• **Directive**:
Omit the images, then output each of the records below exactly.
***** Input material *****
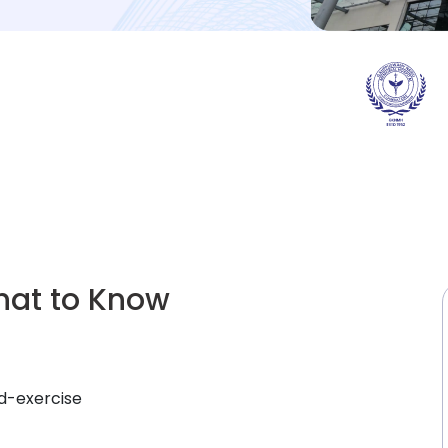
hat to Know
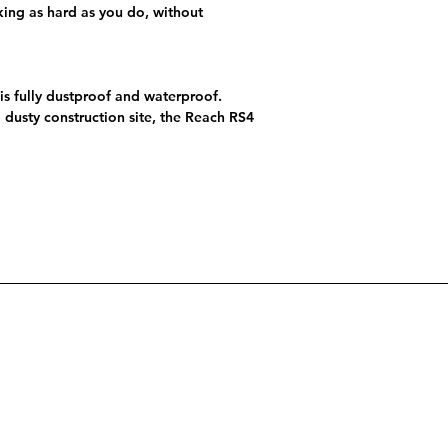
king as hard as you do, without
 is fully dustproof and waterproof.
a dusty construction site, the Reach RS4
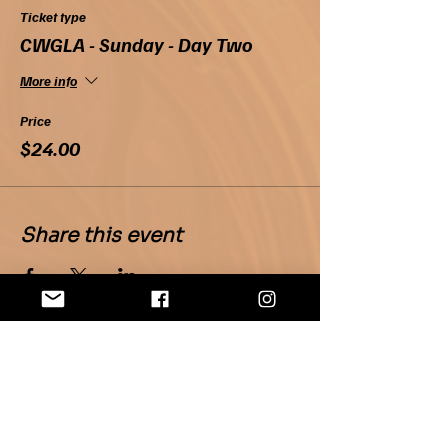
Ticket type
CWGLA - Sunday - Day Two
More info
Price
$24.00
Share this event
Home
About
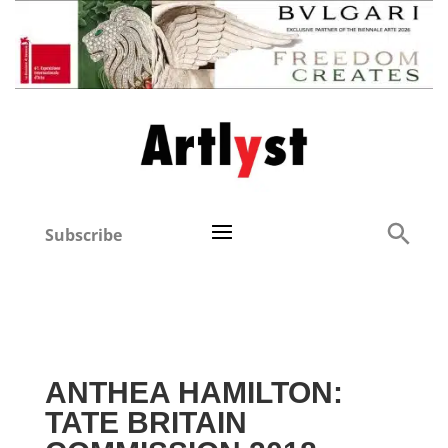
Subscribe
ANTHEA HAMILTON:
TATE BRITAIN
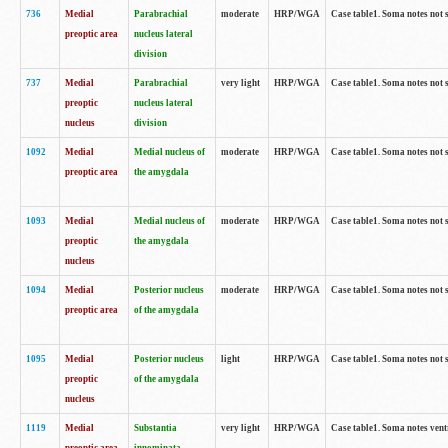
736
Medial
Parabrachial
moderate
HRP/WGA
Case table1. Soma notes not 
preoptic area
nucleus lateral
division
737
Medial
Parabrachial
very light
HRP/WGA
Case table1. Soma notes not 
preoptic
nucleus lateral
nucleus
division
1092
Medial
Medial nucleus of
moderate
HRP/WGA
Case table1. Soma notes not 
preoptic area
the amygdala
1093
Medial
Medial nucleus of
moderate
HRP/WGA
Case table1. Soma notes not 
preoptic
the amygdala
nucleus
1094
Medial
Posterior nucleus
moderate
HRP/WGA
Case table1. Soma notes not 
preoptic area
of the amygdala
1095
Medial
Posterior nucleus
light
HRP/WGA
Case table1. Soma notes not 
preoptic
of the amygdala
nucleus
1119
Medial
Substantia
very light
HRP/WGA
Case table1. Soma notes ven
*****
• **Solved problem**:
hat to Know
king as hard as you do, without
 is fully dustproof and waterproof.
a dusty construction site, the Reach RS4
Ticket type
CWGLA - Sunday - Day Two
More info
Price
$24.00
Share this event
Home
About
Subscribe
ANTHEA HAMILTON:
TATE BRITAIN
736
Medial
Parabrachial
moderate
HRP/WGA
Case table1. Soma notes not 
preoptic area
nucleus lateral
division
737
Medial
Parabrachial
very light
HRP/WGA
Case table1. Soma notes not 
preoptic
nucleus lateral
nucleus
division
1092
Medial
Medial nucleus of
moderate
HRP/WGA
Case table1. Soma notes not 
preoptic area
the amygdala
1093
Medial
Medial nucleus of
moderate
HRP/WGA
Case table1. Soma notes not 
preoptic
the amygdala
nucleus
1094
Medial
Posterior nucleus
moderate
HRP/WGA
Case table1. Soma notes not 
preoptic area
of the amygdala
1095
Medial
Posterior nucleus
light
HRP/WGA
Case table1. Soma notes not 
preoptic
of the amygdala
nucleus
1119
Medial
Substantia
very light
HRP/WGA
Case table1. Soma notes ven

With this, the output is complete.